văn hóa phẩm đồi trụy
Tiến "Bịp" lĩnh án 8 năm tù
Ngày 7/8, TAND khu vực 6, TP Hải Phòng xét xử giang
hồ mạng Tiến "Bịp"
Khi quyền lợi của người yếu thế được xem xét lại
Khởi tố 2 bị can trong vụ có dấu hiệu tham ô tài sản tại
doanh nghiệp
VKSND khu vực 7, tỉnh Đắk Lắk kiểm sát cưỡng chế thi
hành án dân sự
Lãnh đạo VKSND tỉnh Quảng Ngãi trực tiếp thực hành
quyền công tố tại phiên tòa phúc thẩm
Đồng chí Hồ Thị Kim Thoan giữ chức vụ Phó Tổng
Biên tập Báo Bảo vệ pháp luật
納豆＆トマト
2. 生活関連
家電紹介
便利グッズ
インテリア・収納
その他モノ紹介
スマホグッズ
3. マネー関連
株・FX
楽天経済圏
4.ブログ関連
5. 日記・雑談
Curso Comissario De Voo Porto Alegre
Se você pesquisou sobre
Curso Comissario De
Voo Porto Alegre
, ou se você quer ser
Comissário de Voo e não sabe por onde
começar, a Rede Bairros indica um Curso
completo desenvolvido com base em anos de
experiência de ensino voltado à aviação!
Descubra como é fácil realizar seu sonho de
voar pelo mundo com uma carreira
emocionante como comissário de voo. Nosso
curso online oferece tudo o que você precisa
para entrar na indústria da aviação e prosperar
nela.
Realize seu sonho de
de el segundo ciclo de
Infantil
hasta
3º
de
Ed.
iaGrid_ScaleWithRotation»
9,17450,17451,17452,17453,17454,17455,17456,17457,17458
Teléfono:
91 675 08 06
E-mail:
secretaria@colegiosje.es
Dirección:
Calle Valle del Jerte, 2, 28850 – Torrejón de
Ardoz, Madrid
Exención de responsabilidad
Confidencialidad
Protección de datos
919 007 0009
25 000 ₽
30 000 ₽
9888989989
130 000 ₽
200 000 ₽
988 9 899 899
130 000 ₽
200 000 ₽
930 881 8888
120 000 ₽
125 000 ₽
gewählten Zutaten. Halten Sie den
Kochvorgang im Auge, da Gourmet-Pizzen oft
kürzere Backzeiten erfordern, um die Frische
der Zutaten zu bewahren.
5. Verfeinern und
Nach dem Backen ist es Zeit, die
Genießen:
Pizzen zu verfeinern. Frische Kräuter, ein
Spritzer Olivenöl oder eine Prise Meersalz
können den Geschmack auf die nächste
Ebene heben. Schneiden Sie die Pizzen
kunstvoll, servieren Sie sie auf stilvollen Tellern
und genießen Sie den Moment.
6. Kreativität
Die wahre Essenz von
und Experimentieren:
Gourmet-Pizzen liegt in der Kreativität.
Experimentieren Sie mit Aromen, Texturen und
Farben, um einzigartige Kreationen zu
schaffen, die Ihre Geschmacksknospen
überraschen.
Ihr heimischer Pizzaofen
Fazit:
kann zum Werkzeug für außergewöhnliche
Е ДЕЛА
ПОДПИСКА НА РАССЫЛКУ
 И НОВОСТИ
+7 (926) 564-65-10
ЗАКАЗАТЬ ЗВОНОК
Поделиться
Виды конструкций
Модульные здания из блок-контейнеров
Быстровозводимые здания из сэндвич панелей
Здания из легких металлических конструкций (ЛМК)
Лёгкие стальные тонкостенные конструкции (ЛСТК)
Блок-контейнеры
============
## Directions for this task
Reproduce word for word the material above, starting with the line that has "Comissário de Voo e não sabe por onde" and stopping after the line that has "6. Kreativität".

## Task solution
Comissário de Voo e não sabe por onde
começar, a Rede Bairros indica um Curso
completo desenvolvido com base em anos de
experiência de ensino voltado à aviação!
Descubra como é fácil realizar seu sonho de
voar pelo mundo com uma carreira
emocionante como comissário de voo. Nosso
curso online oferece tudo o que você precisa
para entrar na indústria da aviação e prosperar
nela.
Realize seu sonho de
de el segundo ciclo de
Infantil
hasta
3º
de
Ed.
iaGrid_ScaleWithRotation»
9,17450,17451,17452,17453,17454,17455,17456,17457,17458
Teléfono:
91 675 08 06
E-mail:
secretaria@colegiosje.es
Dirección:
Calle Valle del Jerte, 2, 28850 – Torrejón de
Ardoz, Madrid
Exención de responsabilidad
Confidencialidad
Protección de datos
919 007 0009
25 000 ₽
30 000 ₽
9888989989
130 000 ₽
200 000 ₽
988 9 899 899
130 000 ₽
200 000 ₽
930 881 8888
120 000 ₽
125 000 ₽
gewählten Zutaten. Halten Sie den
Kochvorgang im Auge, da Gourmet-Pizzen oft
kürzere Backzeiten erfordern, um die Frische
der Zutaten zu bewahren.
5. Verfeinern und
Nach dem Backen ist es Zeit, die
Genießen:
Pizzen zu verfeinern. Frische Kräuter, ein
Spritzer Olivenöl oder eine Prise Meersalz
können den Geschmack auf die nächste
Ebene heben. Schneiden Sie die Pizzen
kunstvoll, servieren Sie sie auf stilvollen Tellern
und genießen Sie den Moment.
6. Kreativität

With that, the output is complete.